In a recent interview with gamesindustry, co-creator of the Original Xbox, Seamus Blackley, and Oddworld Inhabitants’ president Lorne Lanning revealed some of the early details and considerations that went on behind-the-scenes before the release of Microsoft’s first step into the console gaming world.
“In the early days of Xbox, especially before we had figured out how to get greenlit for the project as a pure game console, everybody and their brother who saw the new project starting tried to come in and say it should be free, say it should be forced to run Windows after some period of time,” Blackley said.
While giving away the first Xbox away for clearly didn’t pan out, neither did a lot of other ideas that came up in the early days of development. The team considered Xbox becoming an entertainment box by making it a movie player, or even going as far as solely letting it play Microsoft games.
“Just name it, name a bad idea and it was something we had to deal with,” Blackley said.
Perhaps one of the most intriguing premises Blackley revealed in the interview was the team’s short-lived idea to directly eliminate some competition and offer Nintendo and team Mario a huge amount of cash to buy them out.
“At the time, Xbox thought that the core market was going to be casual. They were going to be the casual gamers’ machine. Now, that’s why they approached us because they said ‘we think you’ve got something that competes in that Mario space and we think Mario’s the thing to kill … We see that space. We want that audience.” Lanning said.
But the most controversial problem with the original Xbox came from within Microsoft itself, as the team debated how close Xbox was going to associate themselves with the brand.
“You got the brand that everyone resents having to buy, how’s that going to work in the entertainment industry? See, we don’t need your OS in the entertainment industry. We don’t need sh*t from you in the entertainment industry. In fact, if anything you do runs like f*cking Windows, we don’t want anything to do with it, right? That was a very common perception,” Lanning said. “There was a lot of resistance; it was, ‘Microsoft Game Studios? F*ck Microsoft!’ And we went around the world defending them.
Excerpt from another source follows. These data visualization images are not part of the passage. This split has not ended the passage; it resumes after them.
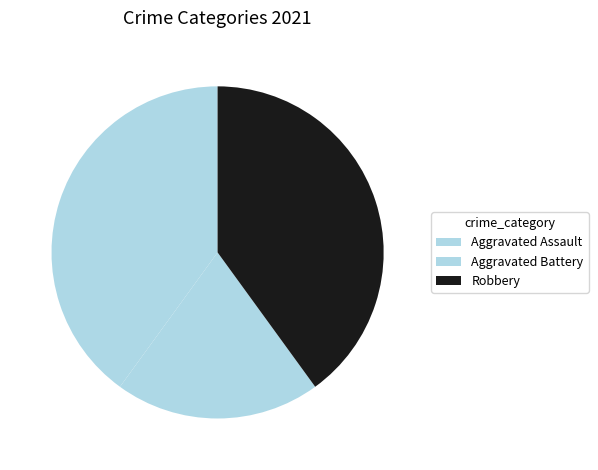

How many segments does this pie chart have?

3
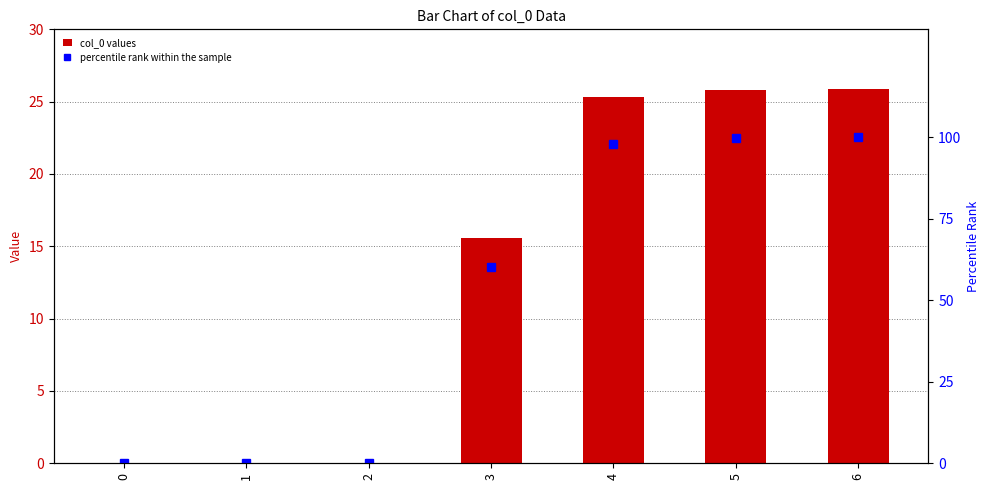

What are all the series names shown in the legend?

col_0 values, percentile rank within the sample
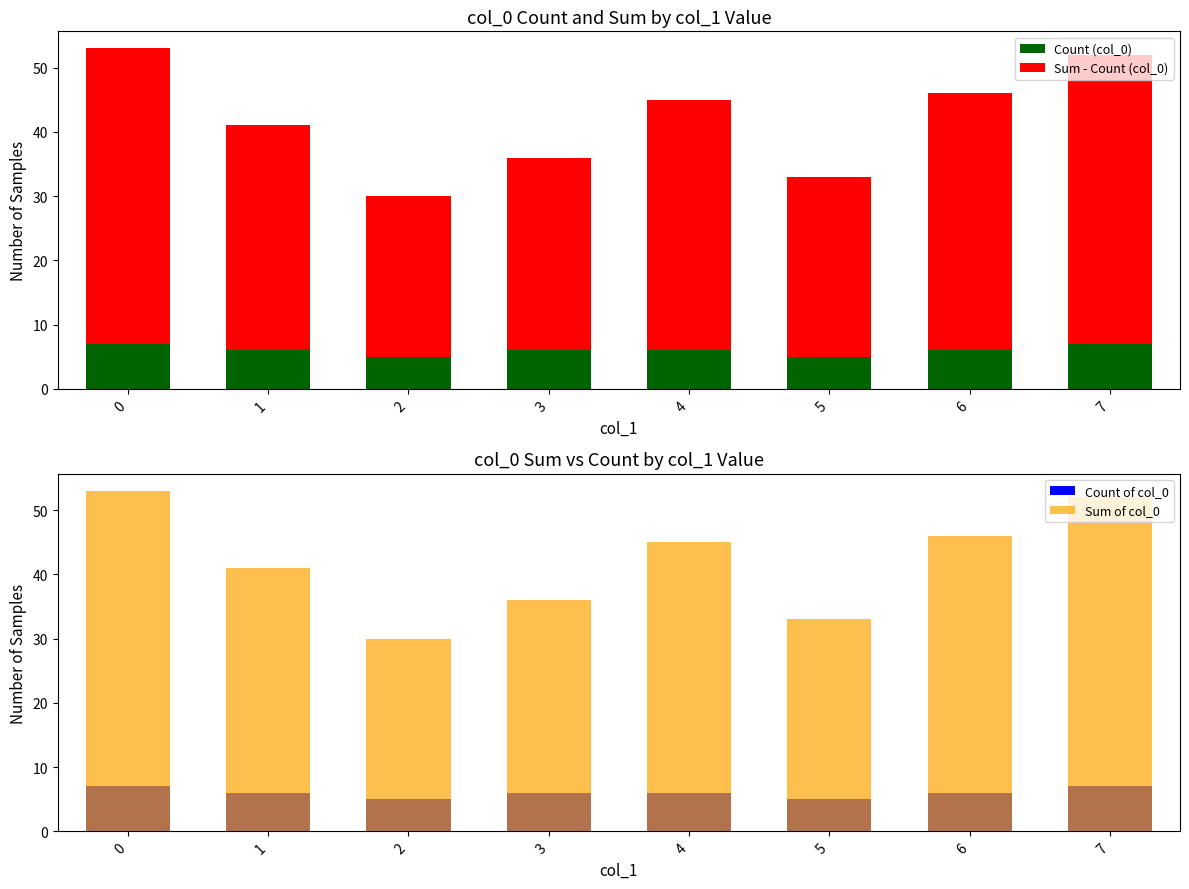

What is the sum of all Count (col_0) values?

48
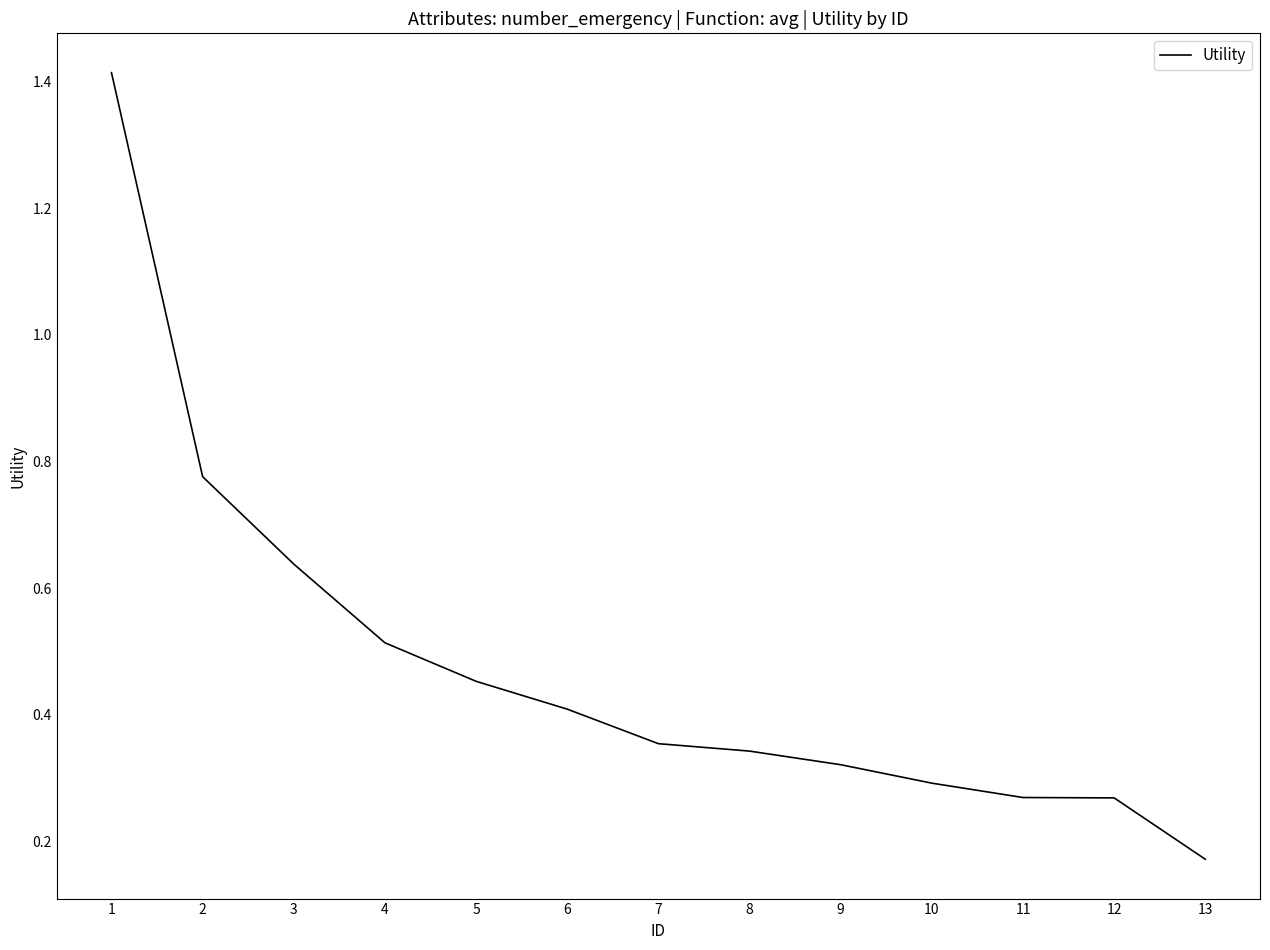

At which category does the chart reach its minimum across all series?

13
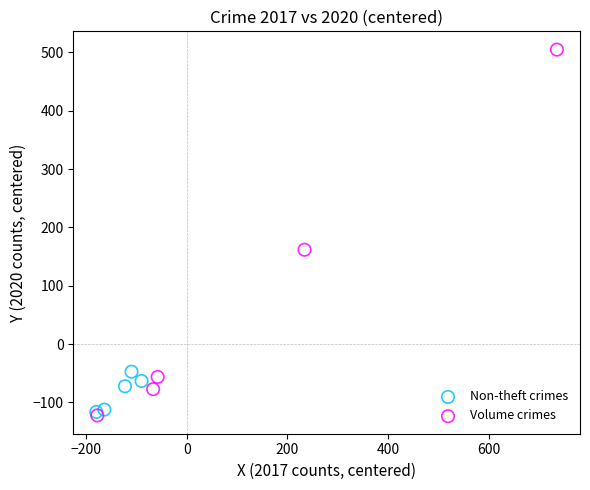

Which series reaches the maximum Y coordinate?

Volume crimes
We said, ‘Look, this is about building better environments for developers so that you can get better games at cheaper prices and developers can stay in business longer’.”
Despite all of the “what-ifs” that sound like they could have happened to the original Xbox, the team seems to have made fairly decent choices, selling over 24 million Xbox units and still remaining in the console business 14 years later today.